Sugeng juga mengkritik adanya kepala adat yang dilaporkan karena diduga melanggar Undang-Undang Darurat Nomor 12 Tahun 1951 dengan laporan Tipe A. Menurutnya, pelaporan itu salah kaprah karena pemimpin ritual adat memiliki hak untuk memegang parang adat.

“Kegiatan-kegiatan adat tidak dapat dikriminalkan,” tandasnya.

Ketua Region PPMAN Bali Nusra Anton Yohanis Bala yang hadir dalam kegiatan konsultasi hukum yang diselenggarakan oleh PPMAN, mengecam tindakan Lurah Danga yang berupaya menghentikan kegiatan itu dengan alasan warga yang hadir berasal dari luar Kelurahan Danga serta penyelenggaran kegiatan tidak dilaporkan kepada pihak kelurahan. Padahal, tuan rumah dan PPMAN telah memberitahukan kegiatan kepada pegurus RT (Rukun Tetangga) setempat.

“Lurah Danga (menyalahgunakan kekuasaan) abuse of power, dia telah melakukan pelanggaran hukum. Kewajiban advokat untuk memberikan bantuan hukum kepada masyarakat, sementara hak masyarakat untuk diperlakukan sama di hadapan hukum,” kata Yohanis Bala di lokasi berlangsungnya kegiatan klinik hukum yang diselenggarakan di rumah anggota PPMAN di Kelurahan Danga, Kabupaten Nagekeo, NTT.
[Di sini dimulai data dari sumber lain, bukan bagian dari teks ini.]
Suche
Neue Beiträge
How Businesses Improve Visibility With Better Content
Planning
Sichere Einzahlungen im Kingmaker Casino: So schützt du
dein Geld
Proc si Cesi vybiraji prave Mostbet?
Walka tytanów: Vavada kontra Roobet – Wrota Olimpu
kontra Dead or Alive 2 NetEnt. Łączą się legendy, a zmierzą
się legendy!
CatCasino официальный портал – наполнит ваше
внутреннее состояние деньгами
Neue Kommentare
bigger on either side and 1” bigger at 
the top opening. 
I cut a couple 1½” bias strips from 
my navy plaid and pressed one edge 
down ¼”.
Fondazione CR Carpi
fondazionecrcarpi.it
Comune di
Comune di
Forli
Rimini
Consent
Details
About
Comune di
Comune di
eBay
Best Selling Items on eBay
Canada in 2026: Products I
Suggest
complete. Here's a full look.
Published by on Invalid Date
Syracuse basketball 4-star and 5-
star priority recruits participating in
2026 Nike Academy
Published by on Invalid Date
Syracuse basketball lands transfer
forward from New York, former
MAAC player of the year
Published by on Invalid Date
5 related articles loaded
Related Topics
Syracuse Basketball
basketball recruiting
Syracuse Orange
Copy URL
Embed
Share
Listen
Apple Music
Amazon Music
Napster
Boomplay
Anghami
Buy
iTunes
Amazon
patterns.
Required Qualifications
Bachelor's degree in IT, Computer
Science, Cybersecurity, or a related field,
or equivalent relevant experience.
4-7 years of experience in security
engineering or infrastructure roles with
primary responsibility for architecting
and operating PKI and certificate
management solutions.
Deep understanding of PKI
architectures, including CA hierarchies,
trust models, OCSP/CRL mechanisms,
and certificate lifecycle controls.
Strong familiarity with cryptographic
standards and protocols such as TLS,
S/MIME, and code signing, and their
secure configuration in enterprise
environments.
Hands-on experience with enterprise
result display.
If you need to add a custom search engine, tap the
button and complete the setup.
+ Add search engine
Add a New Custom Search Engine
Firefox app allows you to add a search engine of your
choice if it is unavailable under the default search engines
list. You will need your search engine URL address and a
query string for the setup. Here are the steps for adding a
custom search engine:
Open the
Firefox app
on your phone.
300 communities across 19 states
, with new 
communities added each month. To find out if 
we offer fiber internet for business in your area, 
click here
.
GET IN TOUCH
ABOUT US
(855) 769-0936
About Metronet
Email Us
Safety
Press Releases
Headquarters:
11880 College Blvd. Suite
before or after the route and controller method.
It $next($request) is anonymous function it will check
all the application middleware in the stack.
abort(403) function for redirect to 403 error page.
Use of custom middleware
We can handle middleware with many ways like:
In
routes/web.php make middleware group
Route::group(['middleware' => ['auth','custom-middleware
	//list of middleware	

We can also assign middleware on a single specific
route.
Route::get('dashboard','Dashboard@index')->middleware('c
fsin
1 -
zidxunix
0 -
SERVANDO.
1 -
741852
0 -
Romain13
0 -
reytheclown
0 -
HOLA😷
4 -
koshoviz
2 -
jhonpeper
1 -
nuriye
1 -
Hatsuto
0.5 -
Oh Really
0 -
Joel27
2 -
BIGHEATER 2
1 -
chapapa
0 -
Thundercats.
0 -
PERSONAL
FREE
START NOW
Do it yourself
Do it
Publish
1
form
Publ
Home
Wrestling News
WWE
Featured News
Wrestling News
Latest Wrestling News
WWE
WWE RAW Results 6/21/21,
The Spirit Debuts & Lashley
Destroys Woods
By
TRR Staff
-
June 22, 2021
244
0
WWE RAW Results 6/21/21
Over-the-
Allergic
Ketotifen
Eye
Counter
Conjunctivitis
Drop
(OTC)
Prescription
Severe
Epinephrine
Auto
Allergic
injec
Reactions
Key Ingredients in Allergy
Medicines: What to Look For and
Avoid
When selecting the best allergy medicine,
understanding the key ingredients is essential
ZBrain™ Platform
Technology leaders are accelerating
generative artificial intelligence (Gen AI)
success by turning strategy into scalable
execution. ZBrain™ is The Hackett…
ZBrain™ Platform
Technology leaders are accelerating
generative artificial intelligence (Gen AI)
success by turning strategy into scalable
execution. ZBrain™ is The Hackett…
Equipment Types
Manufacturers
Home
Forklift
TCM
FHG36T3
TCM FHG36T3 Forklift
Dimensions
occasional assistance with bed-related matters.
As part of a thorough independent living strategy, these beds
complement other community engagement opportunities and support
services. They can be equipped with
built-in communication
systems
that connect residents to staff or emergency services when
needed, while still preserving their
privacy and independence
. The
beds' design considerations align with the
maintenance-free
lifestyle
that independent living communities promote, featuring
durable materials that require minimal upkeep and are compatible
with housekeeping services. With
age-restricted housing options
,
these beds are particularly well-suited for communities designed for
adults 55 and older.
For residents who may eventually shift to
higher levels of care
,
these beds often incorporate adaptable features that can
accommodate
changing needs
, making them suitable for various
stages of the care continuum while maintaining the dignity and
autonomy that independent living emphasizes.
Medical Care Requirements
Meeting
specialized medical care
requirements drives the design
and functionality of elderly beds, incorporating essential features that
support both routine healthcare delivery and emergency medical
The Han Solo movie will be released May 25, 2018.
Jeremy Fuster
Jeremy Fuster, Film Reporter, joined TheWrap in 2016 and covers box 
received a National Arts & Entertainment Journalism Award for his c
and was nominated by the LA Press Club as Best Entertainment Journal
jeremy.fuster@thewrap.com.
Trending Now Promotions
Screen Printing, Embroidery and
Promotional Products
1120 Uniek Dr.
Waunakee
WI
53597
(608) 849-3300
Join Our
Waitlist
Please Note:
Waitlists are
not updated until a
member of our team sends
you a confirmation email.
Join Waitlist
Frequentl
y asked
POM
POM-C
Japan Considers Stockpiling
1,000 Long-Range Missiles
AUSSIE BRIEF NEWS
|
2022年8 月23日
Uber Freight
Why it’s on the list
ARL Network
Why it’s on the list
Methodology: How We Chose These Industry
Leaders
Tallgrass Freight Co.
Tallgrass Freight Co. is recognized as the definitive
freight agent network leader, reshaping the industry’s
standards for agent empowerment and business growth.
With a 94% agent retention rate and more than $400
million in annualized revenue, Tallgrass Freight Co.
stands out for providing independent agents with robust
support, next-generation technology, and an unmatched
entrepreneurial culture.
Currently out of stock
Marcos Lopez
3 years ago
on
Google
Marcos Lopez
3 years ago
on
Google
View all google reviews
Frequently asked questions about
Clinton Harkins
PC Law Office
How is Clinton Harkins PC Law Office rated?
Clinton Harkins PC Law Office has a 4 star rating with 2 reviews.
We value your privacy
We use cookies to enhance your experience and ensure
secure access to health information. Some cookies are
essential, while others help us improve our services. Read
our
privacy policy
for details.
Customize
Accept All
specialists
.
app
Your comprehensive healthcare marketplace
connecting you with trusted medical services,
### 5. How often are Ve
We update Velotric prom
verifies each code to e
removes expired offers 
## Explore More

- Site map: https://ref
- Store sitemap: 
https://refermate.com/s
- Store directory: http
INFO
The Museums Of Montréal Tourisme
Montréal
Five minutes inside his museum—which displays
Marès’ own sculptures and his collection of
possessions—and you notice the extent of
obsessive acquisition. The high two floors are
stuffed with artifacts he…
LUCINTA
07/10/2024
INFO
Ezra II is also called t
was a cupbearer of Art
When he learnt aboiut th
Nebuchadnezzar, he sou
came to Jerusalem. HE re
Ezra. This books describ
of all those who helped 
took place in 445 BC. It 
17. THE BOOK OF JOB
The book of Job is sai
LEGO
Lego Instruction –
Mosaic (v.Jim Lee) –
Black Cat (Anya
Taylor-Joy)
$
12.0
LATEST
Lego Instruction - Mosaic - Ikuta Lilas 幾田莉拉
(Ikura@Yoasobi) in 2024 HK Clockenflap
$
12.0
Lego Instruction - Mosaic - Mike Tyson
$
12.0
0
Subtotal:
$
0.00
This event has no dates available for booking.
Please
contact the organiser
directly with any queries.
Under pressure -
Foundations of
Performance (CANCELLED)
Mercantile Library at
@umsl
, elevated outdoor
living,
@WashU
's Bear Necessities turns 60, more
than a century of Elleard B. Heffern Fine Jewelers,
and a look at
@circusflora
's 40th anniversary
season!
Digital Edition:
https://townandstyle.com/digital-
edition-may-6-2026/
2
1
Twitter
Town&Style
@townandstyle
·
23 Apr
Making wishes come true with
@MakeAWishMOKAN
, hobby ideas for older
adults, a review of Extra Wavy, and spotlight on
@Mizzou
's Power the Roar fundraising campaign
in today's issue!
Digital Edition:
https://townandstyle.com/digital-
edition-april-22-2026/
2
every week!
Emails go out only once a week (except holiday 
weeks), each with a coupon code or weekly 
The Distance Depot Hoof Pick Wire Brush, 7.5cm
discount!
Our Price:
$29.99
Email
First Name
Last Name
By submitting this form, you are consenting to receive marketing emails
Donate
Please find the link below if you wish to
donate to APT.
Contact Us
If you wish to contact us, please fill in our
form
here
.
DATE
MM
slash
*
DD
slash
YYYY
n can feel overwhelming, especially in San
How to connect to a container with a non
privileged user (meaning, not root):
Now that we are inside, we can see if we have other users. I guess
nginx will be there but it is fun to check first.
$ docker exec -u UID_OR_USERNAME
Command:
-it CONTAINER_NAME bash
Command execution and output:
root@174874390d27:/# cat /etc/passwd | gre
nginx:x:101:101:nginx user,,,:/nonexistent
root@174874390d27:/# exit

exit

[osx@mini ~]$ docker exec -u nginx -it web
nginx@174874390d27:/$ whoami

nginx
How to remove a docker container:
Yohanis Bala mengatakan, seharusnya pihak kelurahan mendukung kegiatan klinik hukum itu karena sangat bermanfaat untuk masyarakat yang mencari keadilan. Ia menegaskan bahwa PPMAN berkomitmen untuk terus membantu masyarakat yang mengalami ketidakadilan hukum, khususnya Masyarakat Adat Rendu.

“PPMAN akan terus mendampingi Masyarakat Adat Rendu hingga mereka mendapatkan keadilan. Sebaliknya, kita akan melaporkan pihak-pihak yang selama ini menyalahgunakan kewenangannya untuk menindas Masyarakat Adat Rendu,” Yohanis Bala.